# Fragrance oil calculator?



## tracey11474 (Feb 16, 2010)

Please forgive me if I am posting this in the wrong place. Is there a general calculator to help me figure our how much FO to add to my soap? I've bought FO from WSP. Do I go by the percentages on the individual FO bottles?
 So if I need to add 1% and I'm making 24 oz. of soap do I add .24 oz. to the batch?


----------



## tracey11474 (Feb 16, 2010)

tracey11474 said:
			
		

> Please forgive me if I am posting this in the wrong place. Is there a general calculator to help me figure our how much FO to add to my soap? I've bought FO from WSP. Do I go by the percentages on the individual FO bottles?
> So if I need to add 1% and I'm making 24 oz. of soap do I add .24 oz. to the batch?

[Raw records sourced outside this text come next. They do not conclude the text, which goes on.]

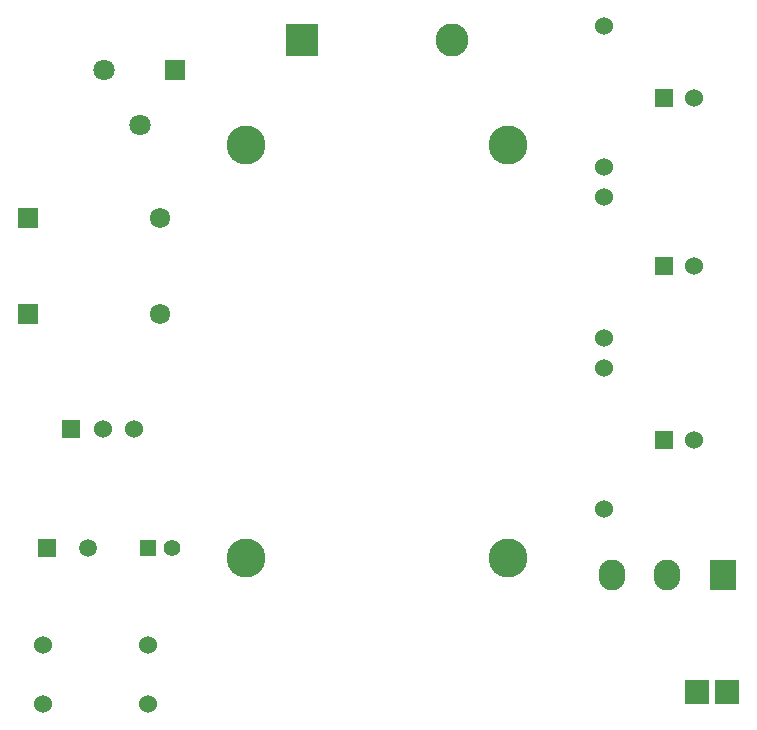
<source format=gts>
G04 #@! TF.FileFunction,Soldermask,Top*
%FSLAX46Y46*%
G04 Gerber Fmt 4.6, Leading zero omitted, Abs format (unit mm)*
G04 Created by KiCad (PCBNEW (2015-08-21 BZR 6112)-product) date 2015 October 15, Thursday 21:52:47*
%MOMM*%
G01*
G04 APERTURE LIST*
%ADD10C,0.100000*%
%ADD11C,3.302000*%
%ADD12R,2.794000X2.794000*%
%ADD13C,2.794000*%
%ADD14R,1.500000X1.500000*%
%ADD15C,1.500000*%
%ADD16C,1.524000*%
%ADD17R,1.400000X1.400000*%
%ADD18C,1.400000*%
%ADD19C,1.724000*%
%ADD20R,1.724000X1.724000*%
%ADD21R,1.524000X1.524000*%
%ADD22O,2.235200X2.616200*%
%ADD23R,2.235200X2.616200*%
%ADD24R,2.032000X2.032000*%
%ADD25C,1.800000*%
%ADD26R,1.800000X1.800000*%
G04 APERTURE END LIST*
D10*
D11*
X122809000Y-114604800D03*
X122809000Y-79679800D03*
X145034000Y-114604800D03*
X145034000Y-79679800D03*
D12*
X127571500Y-70789800D03*
D13*
X140271500Y-70789800D03*
D14*
X105946000Y-113792000D03*
D15*
X109446000Y-113792000D03*
D16*
X105664000Y-121960000D03*
X105664000Y-126960000D03*
X114554000Y-121960000D03*
X114554000Y-126960000D03*
D17*
X114570000Y-113792000D03*
D18*
X116570000Y-113792000D03*
D19*
X115570000Y-85852000D03*
D20*
X104394000Y-85852000D03*
D19*
X115570000Y-93980000D03*
D20*
X104394000Y-93980000D03*
D16*
X160782000Y-104648000D03*
D21*
X158242000Y-104648000D03*
D16*
X160782000Y-89916000D03*
D21*
X158242000Y-89916000D03*
D16*
X160782000Y-75692000D03*
D21*
X158242000Y-75692000D03*
D16*
X153162000Y-110490000D03*
X153162000Y-98552000D03*
X153162000Y-96012000D03*
X153162000Y-84074000D03*
X153162000Y-81534000D03*
X153162000Y-69596000D03*
D22*
X158496000Y-116078000D03*
X153797000Y-116078000D03*
D23*
X163195000Y-116078000D03*
D21*
X108040000Y-103734000D03*
D16*
X110710000Y-103734000D03*
X113380000Y-103734000D03*
D24*
X161036000Y-125984000D03*
X163576000Y-125984000D03*
D25*
X113824000Y-77980000D03*
X110824000Y-73280000D03*
D26*
X116824000Y-73280000D03*
M02*

</source>
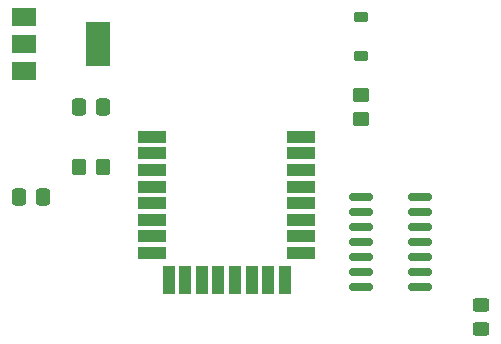
<source format=gtp>
G04 #@! TF.GenerationSoftware,KiCad,Pcbnew,7.0.10*
G04 #@! TF.CreationDate,2024-03-26T17:52:26-05:00*
G04 #@! TF.ProjectId,keychain,6b657963-6861-4696-9e2e-6b696361645f,rev?*
G04 #@! TF.SameCoordinates,Original*
G04 #@! TF.FileFunction,Paste,Top*
G04 #@! TF.FilePolarity,Positive*
%FSLAX46Y46*%
G04 Gerber Fmt 4.6, Leading zero omitted, Abs format (unit mm)*
G04 Created by KiCad (PCBNEW 7.0.10) date 2024-03-26 17:52:26*
%MOMM*%
%LPD*%
G01*
G04 APERTURE LIST*
G04 Aperture macros list*
%AMRoundRect*
0 Rectangle with rounded corners*
0 $1 Rounding radius*
0 $2 $3 $4 $5 $6 $7 $8 $9 X,Y pos of 4 corners*
0 Add a 4 corners polygon primitive as box body*
4,1,4,$2,$3,$4,$5,$6,$7,$8,$9,$2,$3,0*
0 Add four circle primitives for the rounded corners*
1,1,$1+$1,$2,$3*
1,1,$1+$1,$4,$5*
1,1,$1+$1,$6,$7*
1,1,$1+$1,$8,$9*
0 Add four rect primitives between the rounded corners*
20,1,$1+$1,$2,$3,$4,$5,0*
20,1,$1+$1,$4,$5,$6,$7,0*
20,1,$1+$1,$6,$7,$8,$9,0*
20,1,$1+$1,$8,$9,$2,$3,0*%
G04 Aperture macros list end*
%ADD10RoundRect,0.250000X-0.450000X0.350000X-0.450000X-0.350000X0.450000X-0.350000X0.450000X0.350000X0*%
%ADD11RoundRect,0.225000X0.375000X-0.225000X0.375000X0.225000X-0.375000X0.225000X-0.375000X-0.225000X0*%
%ADD12R,2.000000X1.500000*%
%ADD13R,2.000000X3.800000*%
%ADD14RoundRect,0.150000X-0.825000X-0.150000X0.825000X-0.150000X0.825000X0.150000X-0.825000X0.150000X0*%
%ADD15R,2.450000X1.000000*%
%ADD16R,1.000000X2.450000*%
%ADD17RoundRect,0.250000X-0.337500X-0.475000X0.337500X-0.475000X0.337500X0.475000X-0.337500X0.475000X0*%
%ADD18RoundRect,0.250000X-0.350000X-0.450000X0.350000X-0.450000X0.350000X0.450000X-0.350000X0.450000X0*%
%ADD19RoundRect,0.250000X-0.450000X0.325000X-0.450000X-0.325000X0.450000X-0.325000X0.450000X0.325000X0*%
G04 APERTURE END LIST*
D10*
G04 #@! TO.C,R1*
X139700000Y-62500000D03*
X139700000Y-64500000D03*
G04 #@! TD*
D11*
G04 #@! TO.C,D1*
X139700000Y-59180000D03*
X139700000Y-55880000D03*
G04 #@! TD*
D12*
G04 #@! TO.C,U3*
X111150000Y-55880000D03*
X111150000Y-58180000D03*
D13*
X117450000Y-58180000D03*
D12*
X111150000Y-60480000D03*
G04 #@! TD*
D14*
G04 #@! TO.C,U1*
X139700000Y-71120000D03*
X139700000Y-72390000D03*
X139700000Y-73660000D03*
X139700000Y-74930000D03*
X139700000Y-76200000D03*
X139700000Y-77470000D03*
X139700000Y-78740000D03*
X144650000Y-78740000D03*
X144650000Y-77470000D03*
X144650000Y-76200000D03*
X144650000Y-74930000D03*
X144650000Y-73660000D03*
X144650000Y-72390000D03*
X144650000Y-71120000D03*
G04 #@! TD*
D15*
G04 #@! TO.C,DWM1*
X122020000Y-66040000D03*
X122020000Y-67440000D03*
X122020000Y-68840000D03*
X122020000Y-70240000D03*
X122020000Y-71640000D03*
X122020000Y-73040000D03*
X122020000Y-74440000D03*
X122020000Y-75840000D03*
D16*
X123420000Y-78135000D03*
X124820000Y-78135000D03*
X126220000Y-78135000D03*
X127620000Y-78135000D03*
X129020000Y-78135000D03*
X130420000Y-78135000D03*
X131820000Y-78135000D03*
X133220000Y-78135000D03*
D15*
X134620000Y-75838800D03*
X134620000Y-74438800D03*
X134620000Y-73040000D03*
X134620000Y-71640000D03*
X134620000Y-70240000D03*
X134620000Y-68840000D03*
X134620000Y-67440000D03*
X134620000Y-66040000D03*
G04 #@! TD*
D17*
G04 #@! TO.C,C2*
X110722500Y-71120000D03*
X112797500Y-71120000D03*
G04 #@! TD*
D18*
G04 #@! TO.C,R3*
X115840000Y-68580000D03*
X117840000Y-68580000D03*
G04 #@! TD*
D17*
G04 #@! TO.C,C3*
X115802500Y-63500000D03*
X117877500Y-63500000D03*
G04 #@! TD*
D19*
G04 #@! TO.C,D2*
X149860000Y-80255000D03*
X149860000Y-82305000D03*
G04 #@! TD*
M02*

</source>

Ok...so I found this one http://www.thesage.com/calcs/index.html
but I didn't order my FO from them...do you think they are on par with WSP??


----------



## lauramw71 (Feb 17, 2010)

There's a couple tools on WSP that can help you.  In the library is a % conversion chart, and also on their homepage on the left side are 2 different calculators.  They are like my bibles.  haha
hope that helps!


----------



## honor435 (Feb 18, 2010)

.7-1 ounce per lb of oils, i always do 1 oz per lb, unless im doing hp, then its half of that.


----------